Oklahoma is a city of about 550,000 people. In 2007, it was dubbed America’s “fast food capital" and “fattest city". A decade later, the city was in the middle of a transformation. While the state still has among the highest adult obesity rates in the nation – climbing from 32.2% to 33.9% between 2012 and 2015 – obesity rates in Oklahoma City dropped from 31.8% to 29.5% during that time frame, according to the US Centers for Disease Control and Prevention data. The city’s transformation started with city’s Mayor Mick Cornett. Cornett, who has been in office since 2004, brought notoriety to the city’s public health efforts beginning at the end of 2007 with the goal to collectively lose 1m pounds. The people of Oklahoma City met that goal in 2012, but have not slowed down their efforts. What began as a campaign to promote healthy eating and exercise became a citywide initiative to, "rebuild the built environment and to build the city around people instead of cars," Cornett says.
 
Underutilized data that detect early people at risk of T2DM
 
Findings of a study published in the May 2017 edition of Scientific Reports suggest an innovative way to improve early diagnosis of excess BMI and T2DM when the diseases are easier and less costly to treat, but so far these data are underutilised. The study reports that increasingly people are searching the Internet to assess their health and records of these activities represent an important source of data about population health and early detection of T2DM. The study based on data from the 2015 Digital Health Record produced by Push Doctor, a UK based online company, which has over 7,000 primary care clinicians available for online video consultations. According to the study, which is based on 61m Google searches and a survey of 1,013 adults, 1 in 5 people chose self-diagnosis online rather than a consultation with their primary care doctor. The study makes use of commercially available geodemographic datasets, which combine marketing records with a number of databases in order to extract T2DM candidate risk variables. It then compares temporal relationships with the search keywords used to describe early symptoms of the T2DM on Google. Researchers suggest that Google Trends can detect early signs of T2DM by monitoring combinations of keywords, associated with searches.

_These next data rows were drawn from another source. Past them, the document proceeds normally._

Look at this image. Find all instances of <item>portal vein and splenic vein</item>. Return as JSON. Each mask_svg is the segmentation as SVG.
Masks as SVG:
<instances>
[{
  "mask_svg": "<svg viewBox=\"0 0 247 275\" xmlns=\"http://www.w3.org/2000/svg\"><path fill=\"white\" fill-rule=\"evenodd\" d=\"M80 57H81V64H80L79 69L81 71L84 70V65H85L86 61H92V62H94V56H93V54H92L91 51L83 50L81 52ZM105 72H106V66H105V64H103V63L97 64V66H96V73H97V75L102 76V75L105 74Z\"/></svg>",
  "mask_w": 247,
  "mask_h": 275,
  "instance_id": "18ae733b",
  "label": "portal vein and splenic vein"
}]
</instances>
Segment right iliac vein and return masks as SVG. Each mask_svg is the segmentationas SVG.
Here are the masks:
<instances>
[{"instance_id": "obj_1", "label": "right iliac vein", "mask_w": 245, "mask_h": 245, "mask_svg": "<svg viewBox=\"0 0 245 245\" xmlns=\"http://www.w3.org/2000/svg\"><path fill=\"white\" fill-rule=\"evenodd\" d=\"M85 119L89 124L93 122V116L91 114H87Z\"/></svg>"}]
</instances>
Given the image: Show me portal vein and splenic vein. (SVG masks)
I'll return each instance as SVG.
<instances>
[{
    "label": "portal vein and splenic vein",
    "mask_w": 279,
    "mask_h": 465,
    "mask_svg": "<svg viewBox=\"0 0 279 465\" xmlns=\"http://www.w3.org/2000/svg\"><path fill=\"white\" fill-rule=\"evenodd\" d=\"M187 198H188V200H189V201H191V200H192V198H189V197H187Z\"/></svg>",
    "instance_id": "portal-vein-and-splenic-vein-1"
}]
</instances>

Notwithstanding, the value of these data they are underutilized by clinicians, public health officials and charities engaged in reducing the risks of excess BMI and T2DM, which can lead to cancer.
 
Takeaways

Over the past decade, NHS England has spent more than £100bn on diabetes treatment alone, and Diabetes UK has spent some £200m on education and awareness programmes, yet diabetes in the UK has increased by 60%. 90% of diabetes cases are T2DM, which is closely linked to obesity. The combination of excess BMI and T2DM causes some 16% of all cancers in the UK. The burden of these diseases destroys the lives of millions and cost billions. It is imperative that this vast and escalating burden is dented. This will not be achieved if clinicians, public health officials and charities continue with ineffective inertia projects. They will need innovate and embrace best practice if they are to prevent and reduce the vast and escalating burden of excess BMI, T2DM and cancer.